### Data:
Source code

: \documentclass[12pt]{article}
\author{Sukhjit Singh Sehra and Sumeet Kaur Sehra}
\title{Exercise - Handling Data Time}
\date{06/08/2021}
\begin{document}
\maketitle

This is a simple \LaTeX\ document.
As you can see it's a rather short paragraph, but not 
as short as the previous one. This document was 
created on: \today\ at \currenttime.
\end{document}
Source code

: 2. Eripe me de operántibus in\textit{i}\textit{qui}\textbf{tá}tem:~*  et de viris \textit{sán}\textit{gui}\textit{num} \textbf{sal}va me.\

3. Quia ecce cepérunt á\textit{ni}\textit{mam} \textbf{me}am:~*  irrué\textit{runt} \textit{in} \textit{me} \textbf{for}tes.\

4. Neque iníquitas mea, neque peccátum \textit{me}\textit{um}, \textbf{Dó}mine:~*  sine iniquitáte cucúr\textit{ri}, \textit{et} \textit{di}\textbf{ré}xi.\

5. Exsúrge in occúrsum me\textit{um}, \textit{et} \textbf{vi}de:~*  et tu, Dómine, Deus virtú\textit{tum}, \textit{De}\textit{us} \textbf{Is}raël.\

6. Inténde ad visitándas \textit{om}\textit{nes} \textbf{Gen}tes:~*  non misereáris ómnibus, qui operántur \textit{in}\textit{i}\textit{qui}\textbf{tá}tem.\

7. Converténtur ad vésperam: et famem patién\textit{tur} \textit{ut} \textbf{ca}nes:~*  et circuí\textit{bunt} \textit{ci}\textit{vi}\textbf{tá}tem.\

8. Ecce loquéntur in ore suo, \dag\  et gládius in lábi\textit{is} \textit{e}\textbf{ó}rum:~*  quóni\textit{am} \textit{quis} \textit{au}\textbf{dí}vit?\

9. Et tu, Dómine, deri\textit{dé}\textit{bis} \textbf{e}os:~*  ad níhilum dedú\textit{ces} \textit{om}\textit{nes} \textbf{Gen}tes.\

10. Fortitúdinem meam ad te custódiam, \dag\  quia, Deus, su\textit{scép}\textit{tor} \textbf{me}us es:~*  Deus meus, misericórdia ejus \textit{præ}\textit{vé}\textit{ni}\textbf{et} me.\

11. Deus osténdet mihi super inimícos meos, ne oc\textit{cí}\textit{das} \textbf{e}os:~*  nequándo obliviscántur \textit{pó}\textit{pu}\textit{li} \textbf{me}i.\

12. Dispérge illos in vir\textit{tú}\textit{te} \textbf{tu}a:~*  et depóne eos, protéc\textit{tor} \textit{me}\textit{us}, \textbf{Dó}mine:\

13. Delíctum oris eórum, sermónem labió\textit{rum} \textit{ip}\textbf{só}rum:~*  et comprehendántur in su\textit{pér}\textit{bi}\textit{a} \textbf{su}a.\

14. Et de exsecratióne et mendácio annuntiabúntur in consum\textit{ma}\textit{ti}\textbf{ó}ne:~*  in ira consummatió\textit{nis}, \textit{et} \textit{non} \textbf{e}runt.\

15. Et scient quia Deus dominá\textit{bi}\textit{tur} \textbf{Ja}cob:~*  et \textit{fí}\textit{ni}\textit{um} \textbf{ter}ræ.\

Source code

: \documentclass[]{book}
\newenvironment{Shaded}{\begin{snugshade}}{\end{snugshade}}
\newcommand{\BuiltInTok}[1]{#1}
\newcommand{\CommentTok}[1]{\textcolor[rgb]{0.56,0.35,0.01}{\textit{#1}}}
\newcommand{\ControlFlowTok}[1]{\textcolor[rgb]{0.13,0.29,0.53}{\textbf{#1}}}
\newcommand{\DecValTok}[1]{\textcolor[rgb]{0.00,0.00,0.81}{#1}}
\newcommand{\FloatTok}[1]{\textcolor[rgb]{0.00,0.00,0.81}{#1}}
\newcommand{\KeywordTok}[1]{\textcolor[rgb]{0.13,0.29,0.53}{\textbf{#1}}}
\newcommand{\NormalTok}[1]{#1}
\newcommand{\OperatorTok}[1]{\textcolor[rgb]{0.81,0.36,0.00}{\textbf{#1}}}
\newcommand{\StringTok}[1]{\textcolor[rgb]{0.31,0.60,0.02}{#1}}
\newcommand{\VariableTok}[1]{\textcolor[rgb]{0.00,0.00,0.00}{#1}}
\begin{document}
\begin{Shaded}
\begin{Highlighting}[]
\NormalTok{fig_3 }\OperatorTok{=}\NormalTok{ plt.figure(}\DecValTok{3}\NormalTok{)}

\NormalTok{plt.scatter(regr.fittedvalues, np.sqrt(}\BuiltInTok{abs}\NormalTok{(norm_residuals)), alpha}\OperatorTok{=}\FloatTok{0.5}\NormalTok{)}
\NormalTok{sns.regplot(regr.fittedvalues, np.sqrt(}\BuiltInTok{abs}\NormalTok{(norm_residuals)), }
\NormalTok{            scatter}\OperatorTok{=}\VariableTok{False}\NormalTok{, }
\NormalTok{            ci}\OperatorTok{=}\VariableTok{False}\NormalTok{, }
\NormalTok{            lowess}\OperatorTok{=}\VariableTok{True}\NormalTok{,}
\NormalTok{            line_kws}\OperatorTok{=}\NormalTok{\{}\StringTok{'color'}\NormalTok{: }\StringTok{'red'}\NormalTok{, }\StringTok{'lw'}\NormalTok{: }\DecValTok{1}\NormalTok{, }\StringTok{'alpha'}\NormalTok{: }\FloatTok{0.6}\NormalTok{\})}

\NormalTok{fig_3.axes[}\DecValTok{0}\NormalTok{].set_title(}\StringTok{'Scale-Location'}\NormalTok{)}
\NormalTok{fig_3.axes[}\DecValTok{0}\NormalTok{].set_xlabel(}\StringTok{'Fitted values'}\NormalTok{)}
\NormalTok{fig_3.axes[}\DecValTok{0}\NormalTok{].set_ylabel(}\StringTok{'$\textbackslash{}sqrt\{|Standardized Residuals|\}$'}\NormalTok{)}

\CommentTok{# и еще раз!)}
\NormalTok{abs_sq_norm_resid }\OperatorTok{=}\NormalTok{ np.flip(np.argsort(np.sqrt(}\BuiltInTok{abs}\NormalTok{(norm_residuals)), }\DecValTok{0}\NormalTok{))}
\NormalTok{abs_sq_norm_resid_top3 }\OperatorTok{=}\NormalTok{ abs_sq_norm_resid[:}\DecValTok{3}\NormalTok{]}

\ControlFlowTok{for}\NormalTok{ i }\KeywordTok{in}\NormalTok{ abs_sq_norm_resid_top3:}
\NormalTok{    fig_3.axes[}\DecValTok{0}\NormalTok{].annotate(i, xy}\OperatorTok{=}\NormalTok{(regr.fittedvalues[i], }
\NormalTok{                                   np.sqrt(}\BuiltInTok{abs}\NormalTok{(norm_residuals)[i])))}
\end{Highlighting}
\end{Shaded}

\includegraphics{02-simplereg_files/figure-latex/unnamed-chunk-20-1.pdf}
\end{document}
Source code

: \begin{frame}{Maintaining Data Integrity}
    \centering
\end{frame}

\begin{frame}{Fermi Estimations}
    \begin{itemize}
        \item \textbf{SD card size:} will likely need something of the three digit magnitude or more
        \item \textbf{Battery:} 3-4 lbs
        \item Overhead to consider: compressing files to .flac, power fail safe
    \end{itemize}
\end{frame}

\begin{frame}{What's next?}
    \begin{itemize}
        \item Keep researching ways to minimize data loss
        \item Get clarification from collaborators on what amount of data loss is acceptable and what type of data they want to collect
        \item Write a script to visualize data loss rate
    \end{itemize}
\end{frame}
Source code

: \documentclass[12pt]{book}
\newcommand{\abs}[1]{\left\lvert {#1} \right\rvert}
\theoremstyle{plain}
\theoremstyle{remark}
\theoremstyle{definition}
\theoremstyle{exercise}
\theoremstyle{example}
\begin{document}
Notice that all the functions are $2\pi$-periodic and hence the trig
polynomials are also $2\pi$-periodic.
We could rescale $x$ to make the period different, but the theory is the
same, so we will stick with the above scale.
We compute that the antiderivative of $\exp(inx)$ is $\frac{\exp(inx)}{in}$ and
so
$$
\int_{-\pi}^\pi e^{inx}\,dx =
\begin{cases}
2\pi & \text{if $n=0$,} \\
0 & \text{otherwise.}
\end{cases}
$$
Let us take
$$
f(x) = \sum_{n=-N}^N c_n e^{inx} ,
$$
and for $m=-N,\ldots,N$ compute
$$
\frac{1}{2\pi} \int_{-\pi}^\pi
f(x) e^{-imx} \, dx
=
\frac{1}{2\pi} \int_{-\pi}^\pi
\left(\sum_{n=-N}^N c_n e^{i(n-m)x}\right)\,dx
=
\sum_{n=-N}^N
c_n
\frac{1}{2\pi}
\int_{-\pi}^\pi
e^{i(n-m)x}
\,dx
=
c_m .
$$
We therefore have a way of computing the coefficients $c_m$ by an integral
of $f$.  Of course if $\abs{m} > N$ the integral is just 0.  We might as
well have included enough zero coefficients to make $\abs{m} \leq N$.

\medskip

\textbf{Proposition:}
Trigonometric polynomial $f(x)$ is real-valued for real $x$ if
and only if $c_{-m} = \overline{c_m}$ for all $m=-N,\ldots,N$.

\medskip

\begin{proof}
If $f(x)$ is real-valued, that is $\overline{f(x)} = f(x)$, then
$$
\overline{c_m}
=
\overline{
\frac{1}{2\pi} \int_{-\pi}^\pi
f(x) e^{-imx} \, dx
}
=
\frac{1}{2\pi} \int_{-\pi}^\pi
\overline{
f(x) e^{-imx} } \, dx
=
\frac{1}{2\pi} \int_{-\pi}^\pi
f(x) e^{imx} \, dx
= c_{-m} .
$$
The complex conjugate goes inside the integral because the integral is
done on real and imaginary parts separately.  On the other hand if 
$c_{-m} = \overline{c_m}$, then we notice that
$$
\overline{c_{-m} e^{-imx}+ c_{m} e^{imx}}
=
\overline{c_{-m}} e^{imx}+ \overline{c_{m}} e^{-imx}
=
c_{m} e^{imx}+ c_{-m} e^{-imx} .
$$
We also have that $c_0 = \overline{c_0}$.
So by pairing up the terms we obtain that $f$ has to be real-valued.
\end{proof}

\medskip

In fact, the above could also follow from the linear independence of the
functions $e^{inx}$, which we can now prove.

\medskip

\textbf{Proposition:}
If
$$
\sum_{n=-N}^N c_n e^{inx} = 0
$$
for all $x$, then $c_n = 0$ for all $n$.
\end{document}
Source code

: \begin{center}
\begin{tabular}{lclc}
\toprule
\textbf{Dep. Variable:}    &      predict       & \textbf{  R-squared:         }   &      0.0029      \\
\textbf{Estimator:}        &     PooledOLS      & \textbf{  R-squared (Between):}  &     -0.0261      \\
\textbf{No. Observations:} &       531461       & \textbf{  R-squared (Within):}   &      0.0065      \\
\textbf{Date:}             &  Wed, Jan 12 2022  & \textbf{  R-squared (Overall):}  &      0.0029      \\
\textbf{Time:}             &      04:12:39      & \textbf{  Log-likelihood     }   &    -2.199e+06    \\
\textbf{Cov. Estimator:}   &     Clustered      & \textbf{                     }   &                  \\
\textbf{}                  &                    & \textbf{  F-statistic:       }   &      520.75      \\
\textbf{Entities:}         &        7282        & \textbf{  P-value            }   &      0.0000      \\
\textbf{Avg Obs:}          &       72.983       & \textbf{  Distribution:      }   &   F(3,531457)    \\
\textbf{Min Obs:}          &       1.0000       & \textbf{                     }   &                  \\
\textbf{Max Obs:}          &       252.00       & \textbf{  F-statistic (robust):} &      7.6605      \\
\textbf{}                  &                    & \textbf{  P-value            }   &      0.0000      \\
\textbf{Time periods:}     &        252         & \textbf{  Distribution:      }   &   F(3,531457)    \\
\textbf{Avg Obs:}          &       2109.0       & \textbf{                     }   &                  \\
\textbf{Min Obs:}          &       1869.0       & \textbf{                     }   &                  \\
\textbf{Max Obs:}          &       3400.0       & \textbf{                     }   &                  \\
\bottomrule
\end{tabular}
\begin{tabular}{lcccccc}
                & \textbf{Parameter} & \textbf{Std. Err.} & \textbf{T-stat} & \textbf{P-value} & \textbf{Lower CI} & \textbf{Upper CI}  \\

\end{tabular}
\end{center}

### Problem to work on:
Each line from the top of the entries above through the line containing "4. Neque iníquitas" must be transcribed exactly, and no other line may appear.

### Answer to this task:
Source code

: \documentclass[12pt]{article}
\author{Sukhjit Singh Sehra and Sumeet Kaur Sehra}
\title{Exercise - Handling Data Time}
\date{06/08/2021}
\begin{document}
\maketitle

This is a simple \LaTeX\ document.
As you can see it's a rather short paragraph, but not 
as short as the previous one. This document was 
created on: \today\ at \currenttime.
\end{document}
Source code

: 2. Eripe me de operántibus in\textit{i}\textit{qui}\textbf{tá}tem:~*  et de viris \textit{sán}\textit{gui}\textit{num} \textbf{sal}va me.\

3. Quia ecce cepérunt á\textit{ni}\textit{mam} \textbf{me}am:~*  irrué\textit{runt} \textit{in} \textit{me} \textbf{for}tes.\

4. Neque iníquitas mea, neque peccátum \textit{me}\textit{um}, \textbf{Dó}mine:~*  sine iniquitáte cucúr\textit{ri}, \textit{et} \textit{di}\textbf{ré}xi.\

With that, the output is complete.